Представитель высшей власти на острове, Бенейган, который до этого момента ограничился тем, что слушал, так как положение не позволяло ему опускаться до разбирательства "простой домашней проблемы", жестом приказал всем замолчать. Он внимательно посмотрел на девушку, осмелившуюся разговаривать с Советом старейшин столь непочтительным тоном, и затем сказал:
– Твоя дерзость превосходит твою неоспоримую красоту, но меня беспокоит, что ты ведешь себя так, полагая, что, раз ты являешься женой чужеземца, его власть тебя защищает. – Он легонько указал на нее концом длинного копья, которое всегда носил с собой, и добавил: – И все же тебе не следует забывать, что ты по-прежнему живешь на острове, и тот факт, что ты спишь с пришельцем, не отменяет того, что ты связана с нами кровными узами.
– Я этого не забыла и никогда не забуду, – успокоила его девушка. – Тем не менее хочу тебе напомнить, что, согласно нашим самым древним обычаям, когда женщина соглашается навеки соединиться с мужчиной, она должна служить ему, подчиняться и даже покинуть свою семью, чтобы войти в семью супруга… – Она сделала короткую и выразительную паузу перед тем, как завершить свою речь. – И я так и поступила.

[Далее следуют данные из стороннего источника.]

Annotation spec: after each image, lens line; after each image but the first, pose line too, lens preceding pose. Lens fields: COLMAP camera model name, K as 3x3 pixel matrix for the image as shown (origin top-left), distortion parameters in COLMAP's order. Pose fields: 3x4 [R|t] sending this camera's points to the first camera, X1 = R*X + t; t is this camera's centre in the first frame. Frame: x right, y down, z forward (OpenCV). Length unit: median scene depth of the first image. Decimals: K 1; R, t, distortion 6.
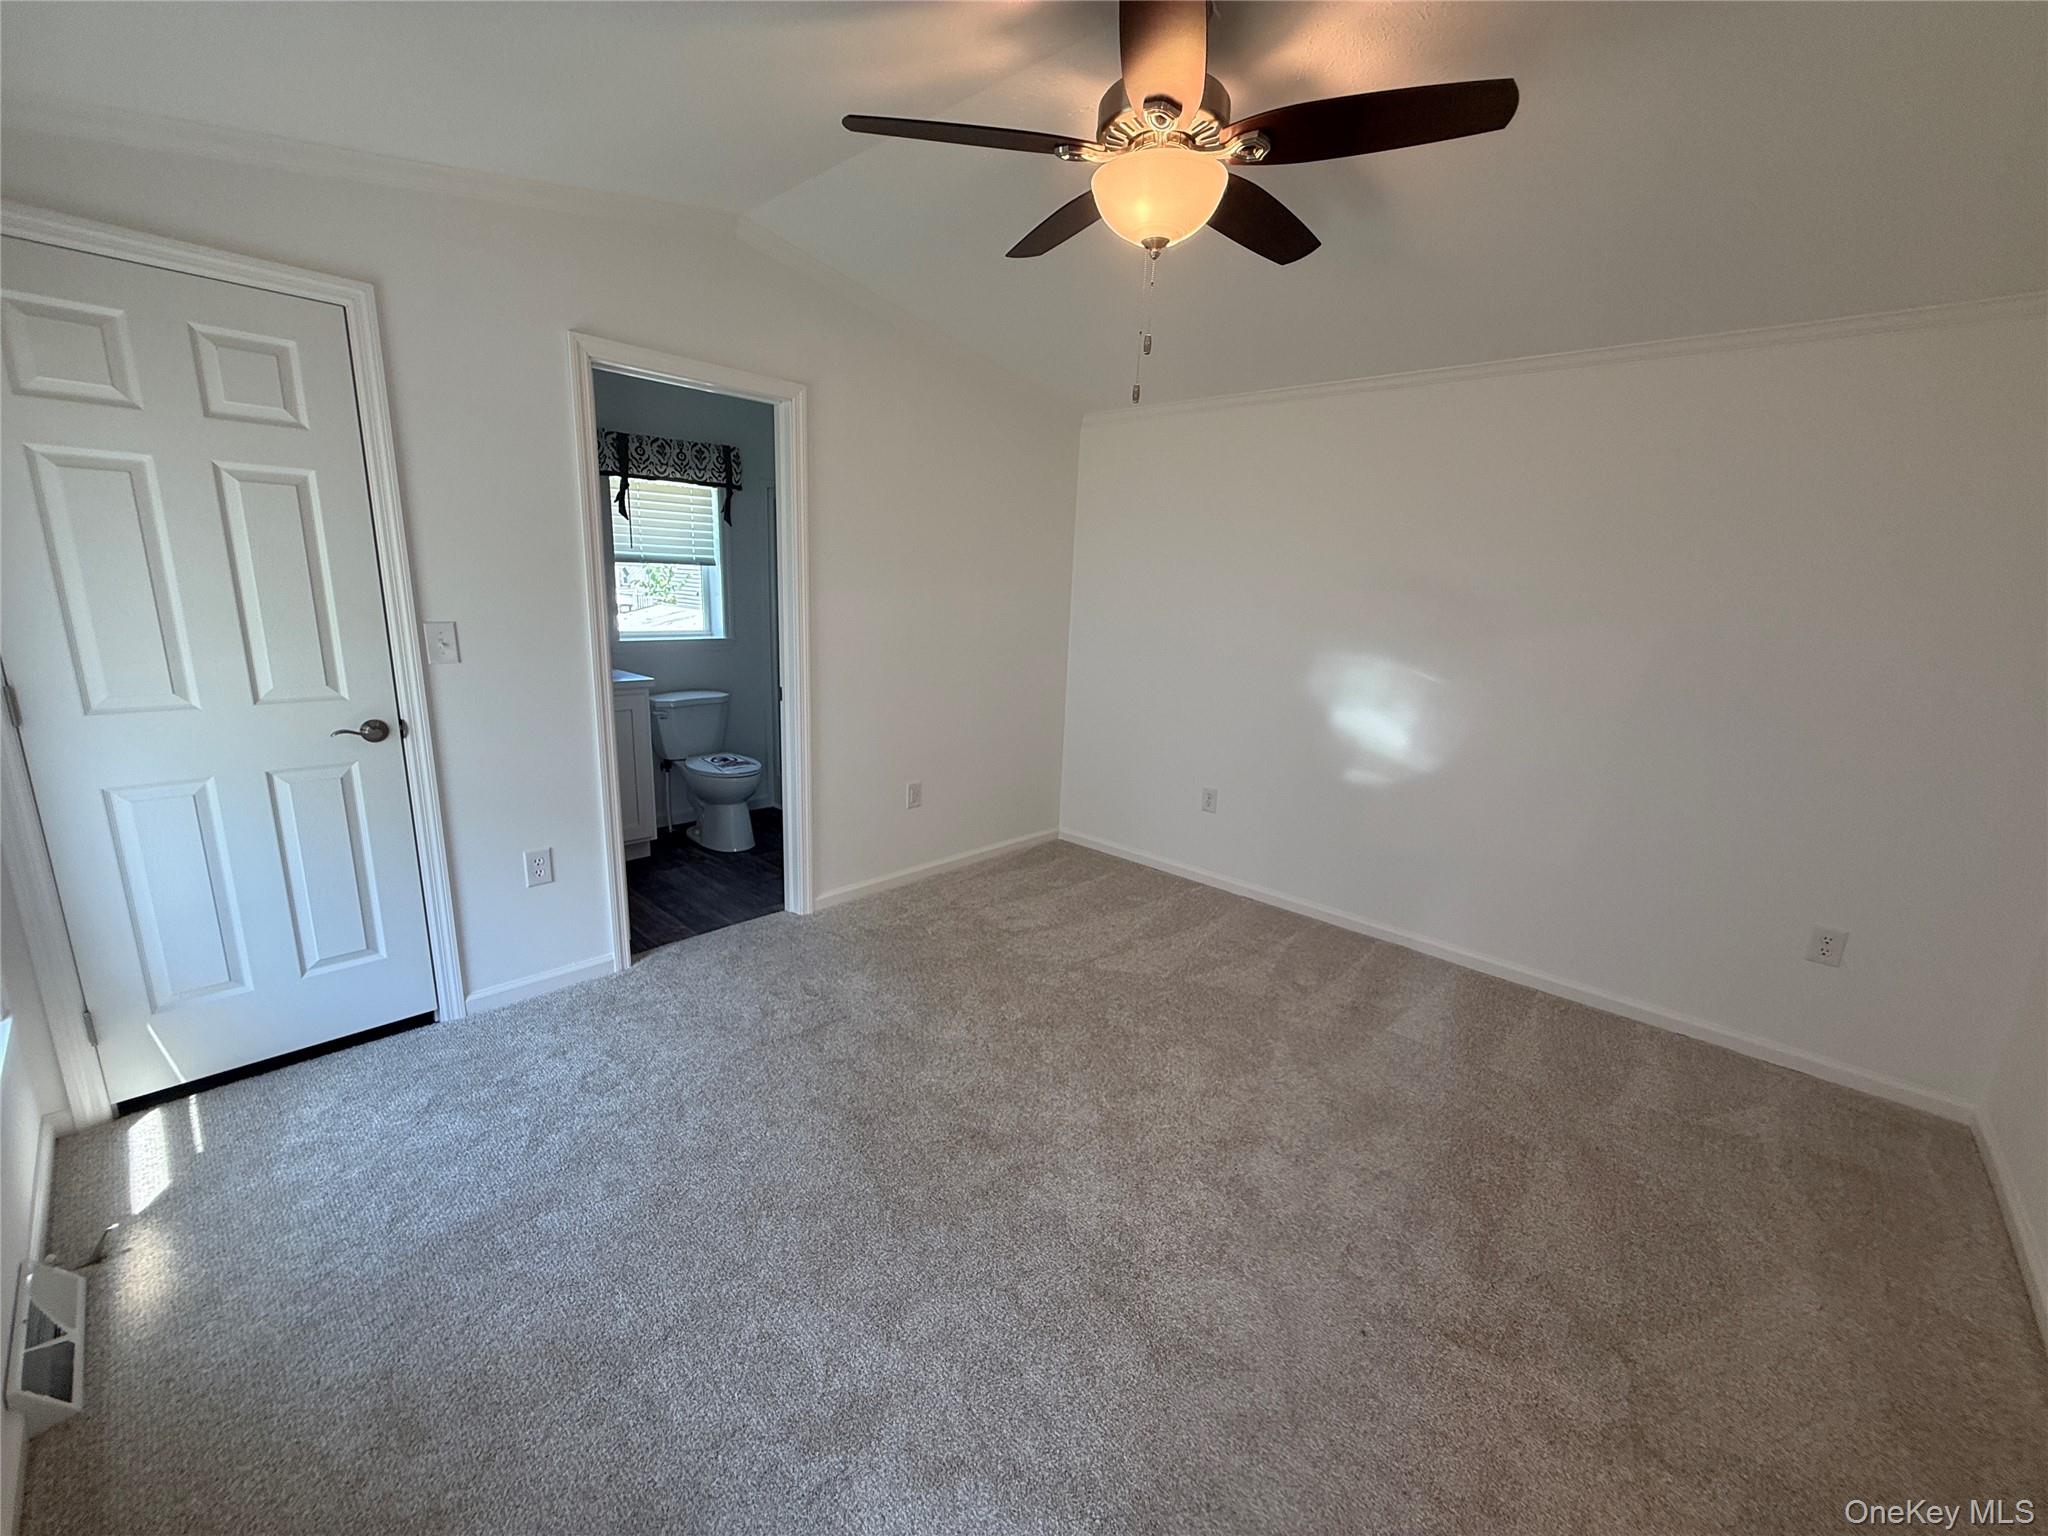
lens RADIAL K [[820.7, 0, 1020.6], [0, 820.7, 770.8], [0, 0, 1]] dist [-0.001428, -0.000272]
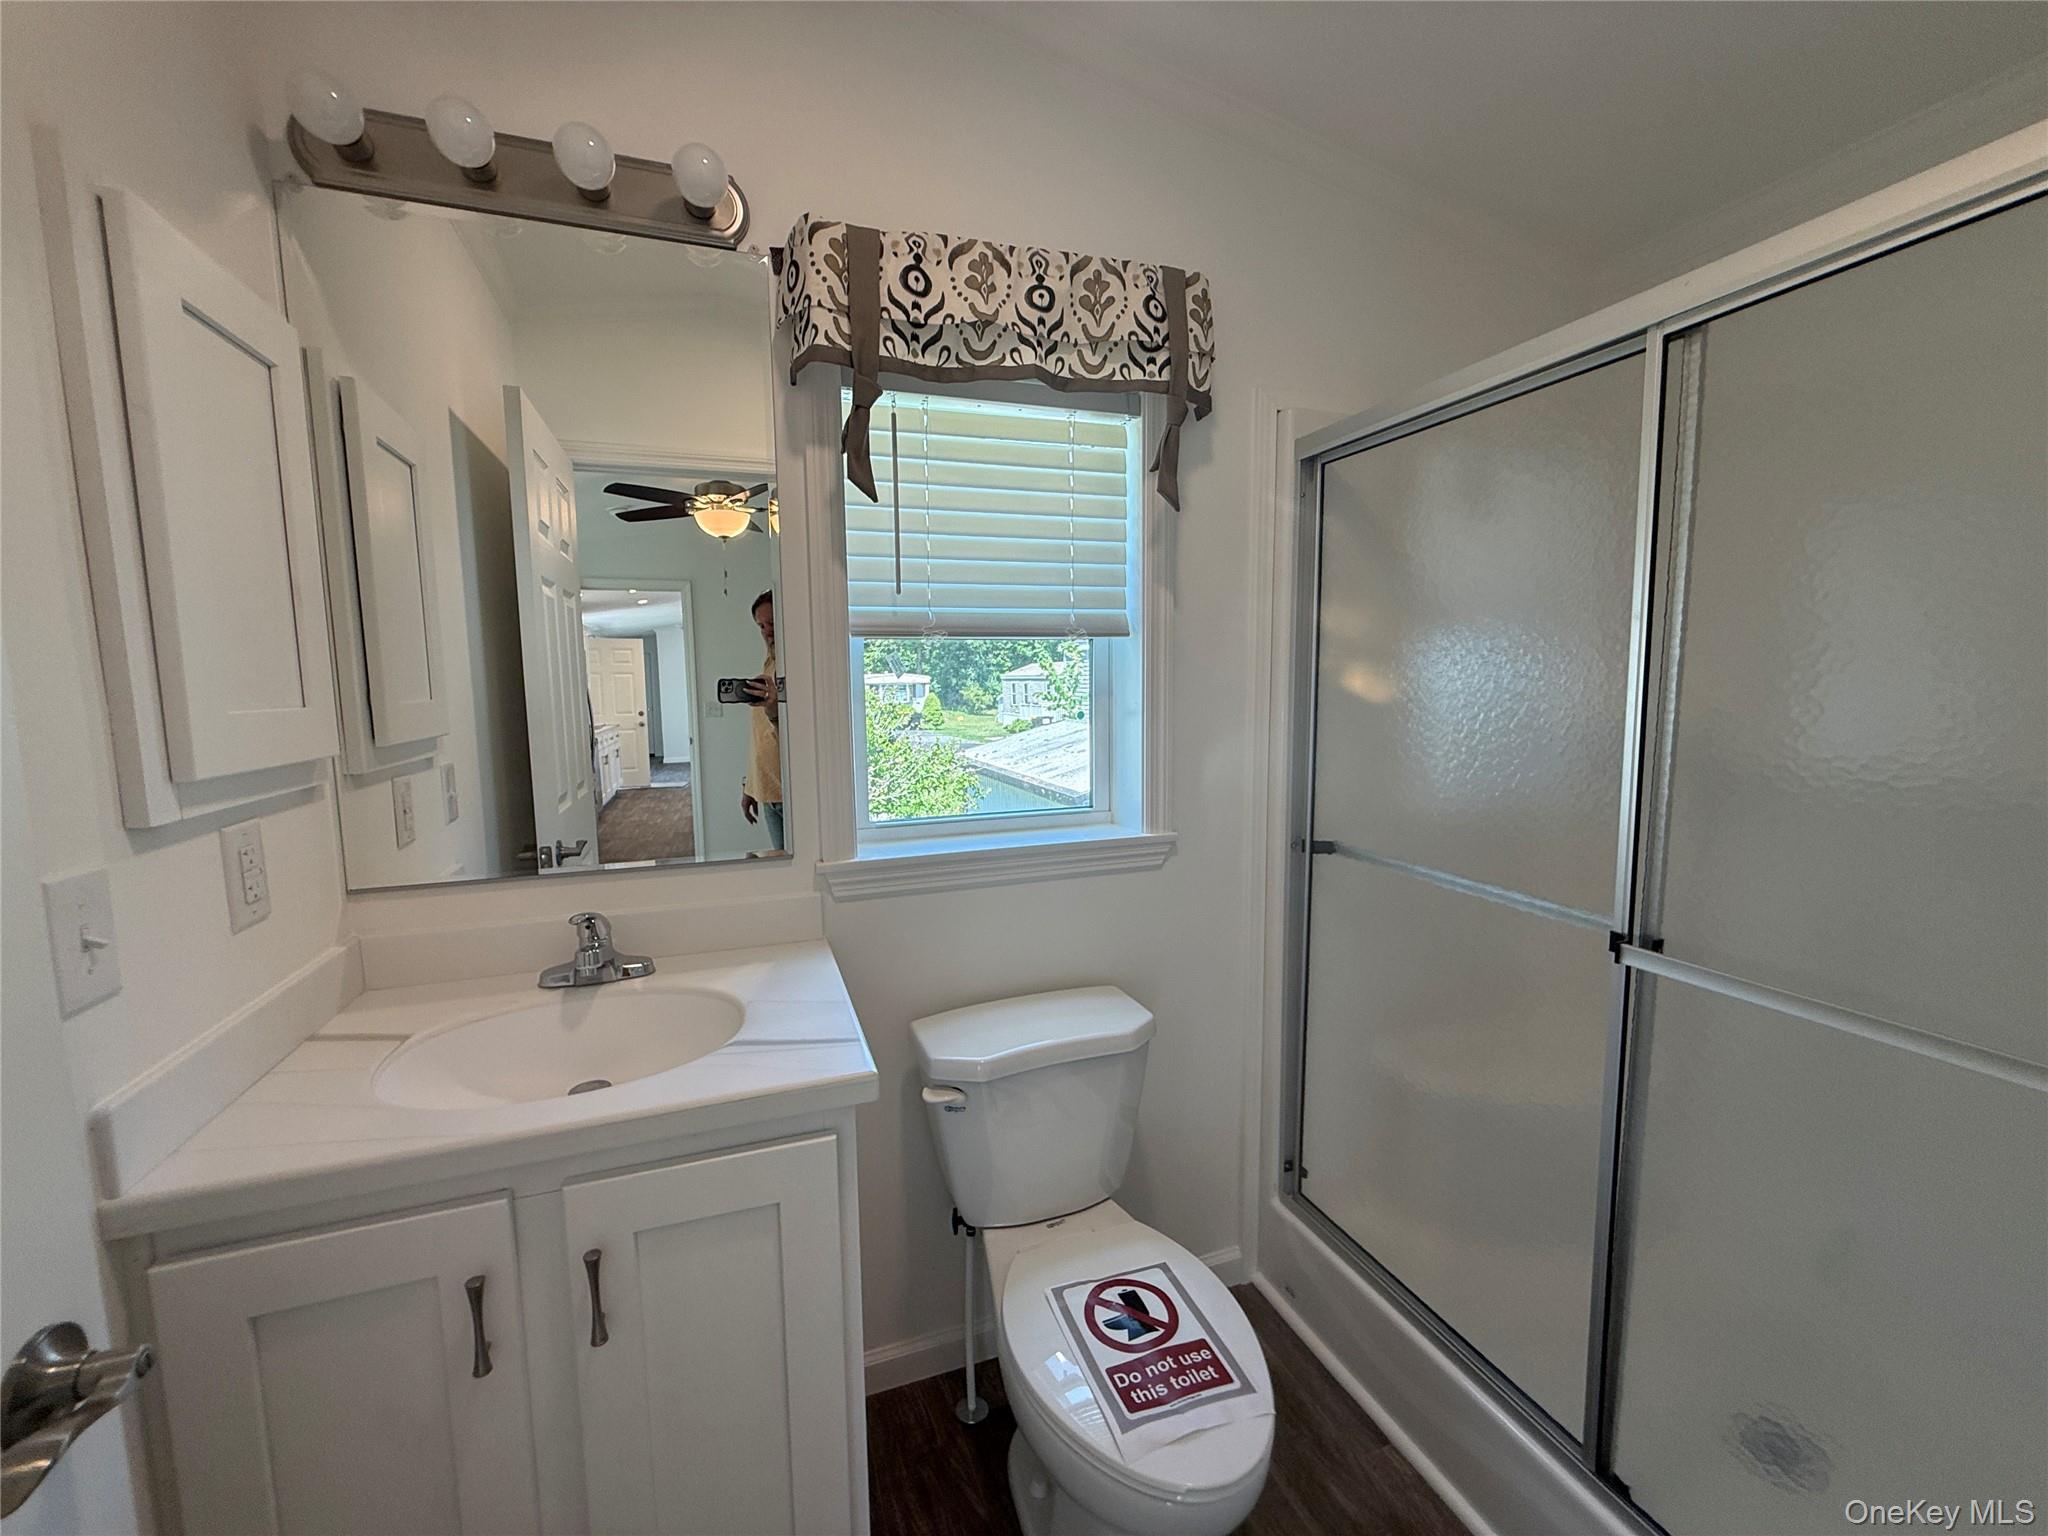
lens RADIAL K [[820.7, 0, 1020.6], [0, 820.7, 770.8], [0, 0, 1]] dist [-0.001428, -0.000272]
pose [[0.886623, -0.006013, -0.462453, -0.267948], [-0.051471, 0.992421, -0.111586, -0.161012], [0.459619, 0.122738, 0.879594, 0.722824]]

– Этот закон был придуман не для чужеземцев.
– Это трудно утверждать, поскольку он был установлен, когда на остров еще не прибыл ни один чужеземец, однако они уже здесь, и этого никто не может отрицать… – Девушка сделала короткую паузу и добавила: – Я хочу, чтобы было ясно только одно: я никогда не поступлюсь интересами моего народа ради супруга, так же как никогда ничего не сделаю во вред супругу ради моего народа. Скорее наоборот: испытывая любовь к обоим, я считаю, что многое могу сделать для всеобщего блага.

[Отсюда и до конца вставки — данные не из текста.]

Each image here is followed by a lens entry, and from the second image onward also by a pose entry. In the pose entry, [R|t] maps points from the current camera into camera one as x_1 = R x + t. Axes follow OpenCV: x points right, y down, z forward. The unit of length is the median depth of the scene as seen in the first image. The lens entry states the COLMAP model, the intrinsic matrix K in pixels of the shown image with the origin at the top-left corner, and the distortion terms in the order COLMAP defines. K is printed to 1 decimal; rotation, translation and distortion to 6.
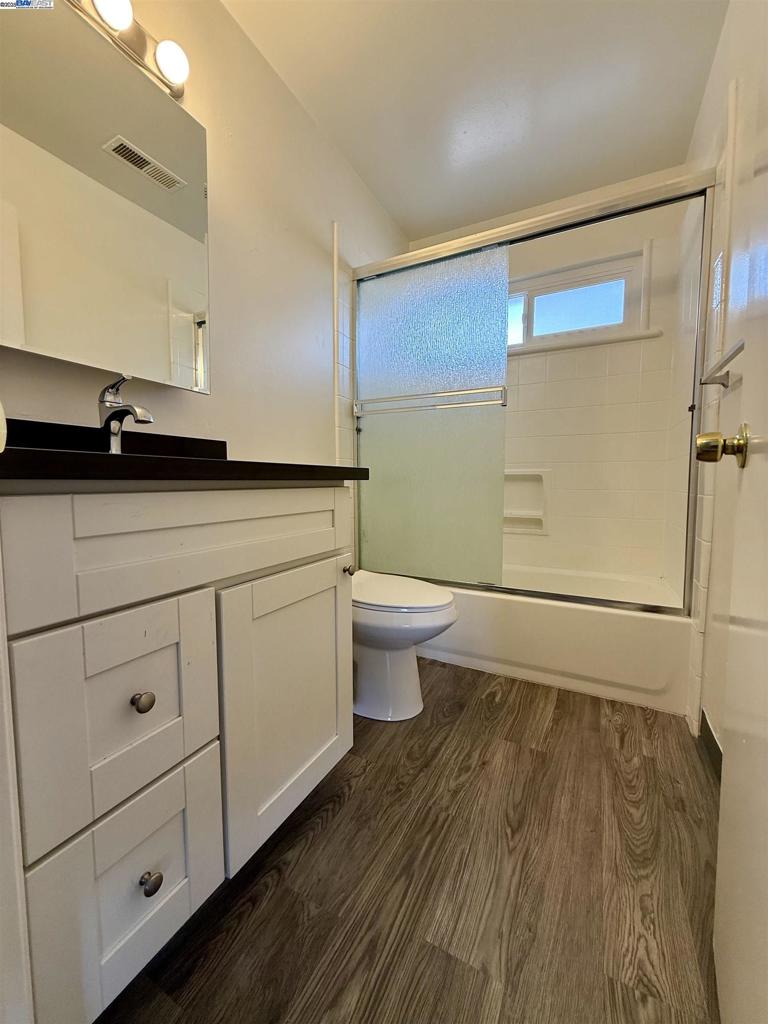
lens RADIAL K [[408.6, 0, 382.2], [0, 408.6, 511.7], [0, 0, 1]] dist [0.000494, -0.000028]
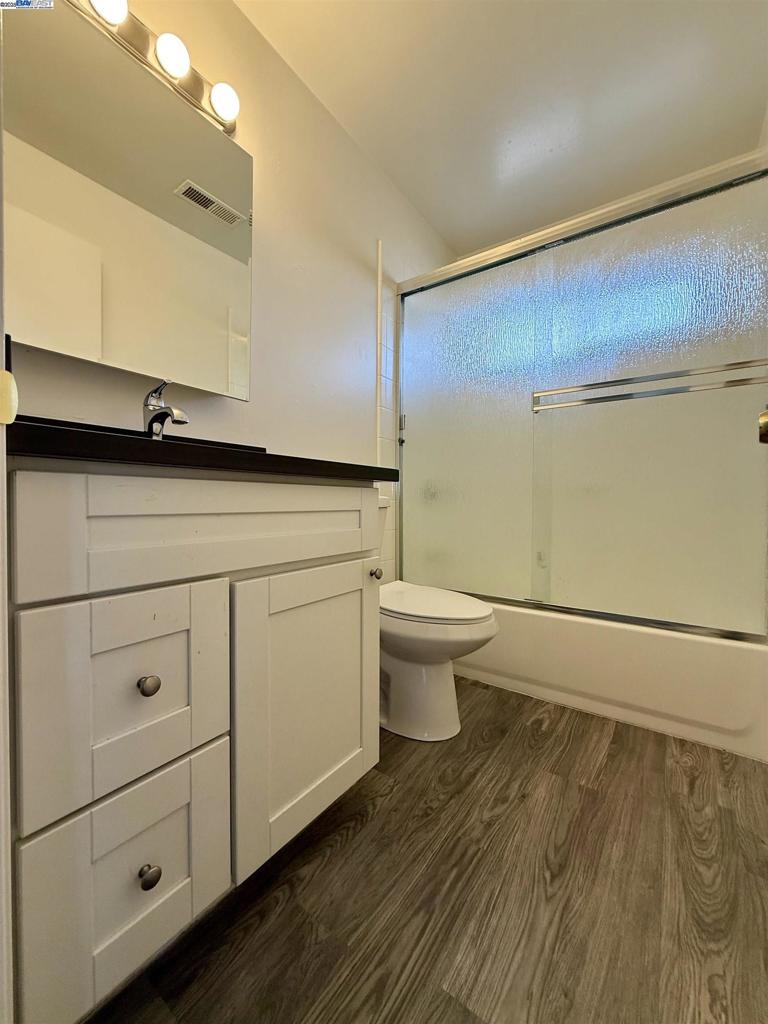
lens RADIAL K [[408.6, 0, 382.5], [0, 408.6, 511.1], [0, 0, 1]] dist [0.000494, -0.000028]
pose [[0.990948, 0.009081, -0.133940, 0.048864], [-0.016187, 0.998513, -0.052059, 0.035652], [0.133268, 0.053756, 0.989621, 0.027548]]
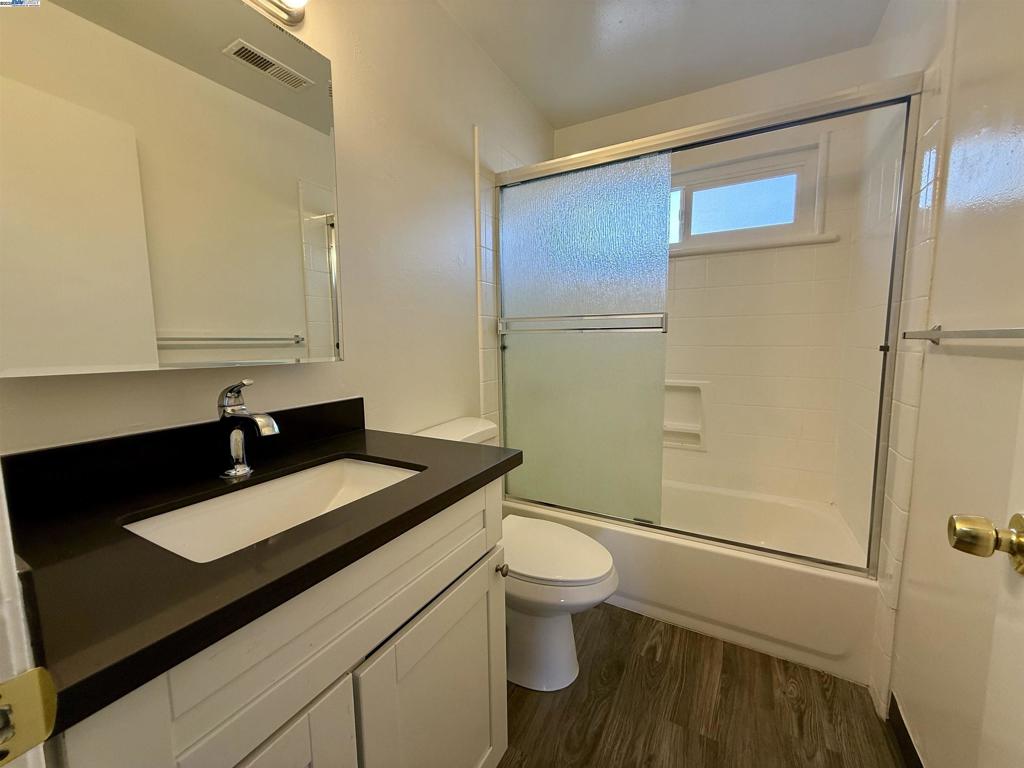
lens RADIAL K [[408.6, 0, 508.7], [0, 408.6, 385.6], [0, 0, 1]] dist [0.000494, -0.000028]
pose [[0.999501, -0.009340, -0.030185, -0.028359], [0.010529, 0.999165, 0.039466, -0.231136], [0.029792, -0.039764, 0.998765, 0.098394]]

Вождь островитян, который явно не привык к тому, чтобы кто-то ему перечил, особенно если это молодая женщина, выказавшая не по возрасту живой ум и красноречие, ответил не сразу. Он покрутил в ладонях копье, с которым никогда не расставался, словно, когда он ощущал его в руках, ему лучше думалось, и после долгой паузы заметил:
– Как тебе верить, если, насколько я понял, ты уже отреклась от наших богов, приняв бога испанцев.
– Моя семья никогда не принимала ваших богов, точно так же как я не принимаю бога испанцев. Моя бабушка, очень мудрая женщина, внушила мне, что существует только два бога, которых мы должны любить, бояться и уважать: солнце и вода. Вот они действительно нас защищают, потому что во мраке ночи царит смерть, а без воды нет жизни.
– Да как ты смеешь?! – воскликнул вне себя один из старейшин, будучи не в силах справиться с негодованием, хотя по своему положению он не имел права вмешиваться, пока Бенейган вел разговор. – Нас создали Эраоранзан и Монейба, мужчина и женщина, и только они…
Он осекся, заметив суровый взгляд своего предводителя, который немедленно обратился к Гарсе:
– Уж не думаешь ли ты, что что-то может родиться иначе, чем от союза двух существ противоположного пола? Если это внушила тебе твоя бабка, ты должна считать ее не мудрой старой женщиной, а сумасшедшей старухой.